Выбрать главу

Симметричность произведения, по моему глубокому убеждению, никогда не может и не должна быть симметричностью мертвенно-математической; она должна быть, если можно так выразиться, симметричностью асимметрической, какова в конечном итоге симметричность почти всего живого, а также и так называемого мертвого — от древесного листа, от мухи какой-нибудь до звездно-планетного и галактического образования и до самого человека, до всего симметрично-асимметричного лица его. Притом, если задуматься, то и весь «мир» в самом что ни на есть беспредельном значении этого слова можно принять как нечто симметрическое, постоянно и периодически соскальзывающее в асимметрию и постоянно и периодически вновь восстанавливающее свое равновесие.

Но здесь, именно в этом месте, заходя, так сказать, уже с иной стороны, могут сказать мне, что, мол, и человеческое лицо может так поплыть и повалиться, что в результате превращается уже не в лицо, а в расквашенную личину, лишенную начисто всякой симметрии и гармонии, и не преминут тут же сравнить с подобной личиной мой несколько кривобокий и впрямь съехавший немного на сторону и по этой причине почти нескладный уже складень-триптих. Я сознаю некоторую справедливость этого последнего замечания, и все же продолжаю отстаивать свою позицию. Пускай мой складень несколько кривобок и нескладен, но и некоторые лица почти от самого своего рождения бывают несколько больше обычной нормы смещены и сдвинуты по отношению к своей центральной оси, хотя и остаются все же при этом сдвиге и смещении — вот-вот, но все же не перейдя роковой черты, — остаются нормальными, а не безумными лицами.

И тут критик мой наконец воскликнет, что, мол, твердишь ты о симметрии, когда само средоточие твоей системы — глава о Петеле, центральная створка триптиха не симметрична, а кривобока. Не знаю, может быть, но я стремился к симметрии и попытаюсь наглядно представить, как сам я мыслю распределение основных пластических масс в моем триптихе.

Итак — левая створка. Почти во всю эту створку изображена охристая собака с большой головой и с устремленным на вас скорбно-человеческим и в одно и то же время немым собачьим взглядом, а вокруг собаки по неяркому и даже несколько матовому ультрамариновому фону как бы уходящего вдаль северного озера там и сям разбросаны как бы процарапанные до грунта рыбьи остовы и полуобглоданные скелеты, а внизу, слева, например, — можно в три четверти, можно и в профиль — изображен более четко маленький стол и маленький человек, глодающий жареную рыбу, — это я, — а перед столом, передо мной — еще одна, уже маленькая, та же самая, что и крупным планом, собачка, которая смотрит во все глаза мне в рот.

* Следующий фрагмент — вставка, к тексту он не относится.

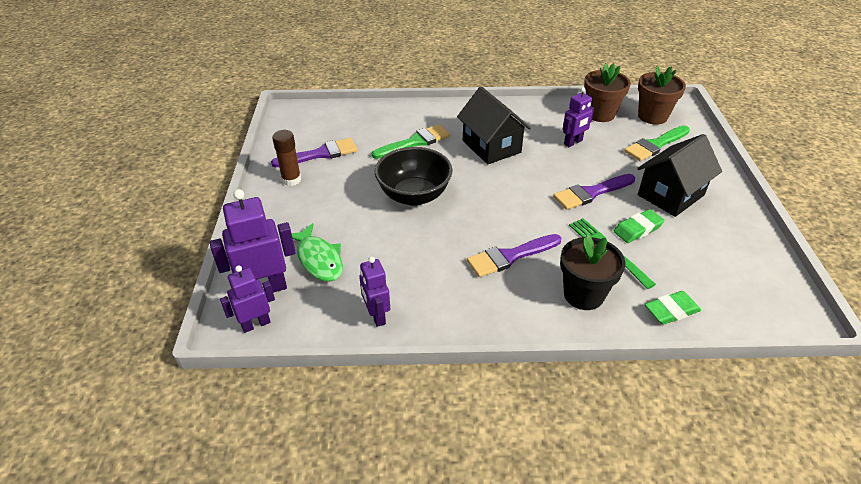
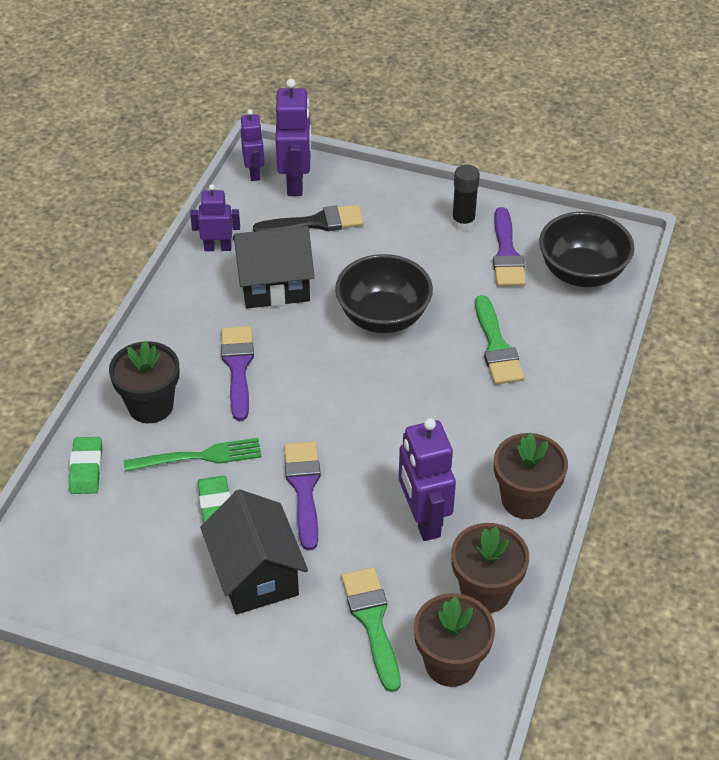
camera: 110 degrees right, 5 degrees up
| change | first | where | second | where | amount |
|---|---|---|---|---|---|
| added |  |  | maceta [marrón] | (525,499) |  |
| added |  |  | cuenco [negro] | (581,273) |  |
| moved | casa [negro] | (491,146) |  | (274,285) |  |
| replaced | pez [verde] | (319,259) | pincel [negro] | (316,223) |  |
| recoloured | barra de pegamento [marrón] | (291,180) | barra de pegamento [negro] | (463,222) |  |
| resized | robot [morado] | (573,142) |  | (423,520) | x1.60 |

Центр триптиха мне, пожалуй, труднее всего представить зрительно. Здесь, видимо, на блекло-осеннем фоне, но тоже с оттенками ультрамарина что-то и как-то должно находить и наслаиваться друг на друга, а именно: Петел — отчасти царский генерал и отчасти лицо старика соседа, но главным и здесь остается, конечно, сам Петел, глаз Петела и лицо и глаз старика, мое же лицо… А меня можно сосредоточить, например, снова внизу, но на этот раз уже ближе к центру, хотя и в том же миниатюрном размере, кормящего с крыльца сероватого деревянного дома тоже миниатюрных кур.

Наконец, в правой части триптиха, решенной тоже в тонах охристых и ультрамариновых, я помещаю сдвинутую вправо и вниз сравнительно крупную кошку в позе, в какой обычно кошки, компактно подобрав под себя все четыре лапы и хвост и зажмурившись, сидят на теплой плите, если к холоду, или на каком-нибудь стуле, или на перилах крыльца. Но ни плиты, ни стула, ни крыльца на третьей створке не помещается, — вокруг кошки Аравийская пустыня с грядой холмов и скалистых гор в отдалении. Сидит же кошка, равнодушно зажмурившись, на песчаном бугре, почти уткнувшись зажмуренной мордой в правый срез створки. В центре же створки, белосгущающееся по контуру, к голове и к хвосту, чуть-чуть подсиненное, но сквозное посередине — так что за ним видна все та же пустыня с грядой холмов и скалистых гор в отдалении — сквозное изображение коня, с туловищем, эффектно развернутым влево и несколько вглубь, но с головой, призывно глядящей на зрителя. Вдали же, сквозь призывно развернутого в повороте коня, мы видим скачущего в глубине, вверх и вправо, по отрогам холма всадника, снова на светлом коне и в развевающихся белых одеждах.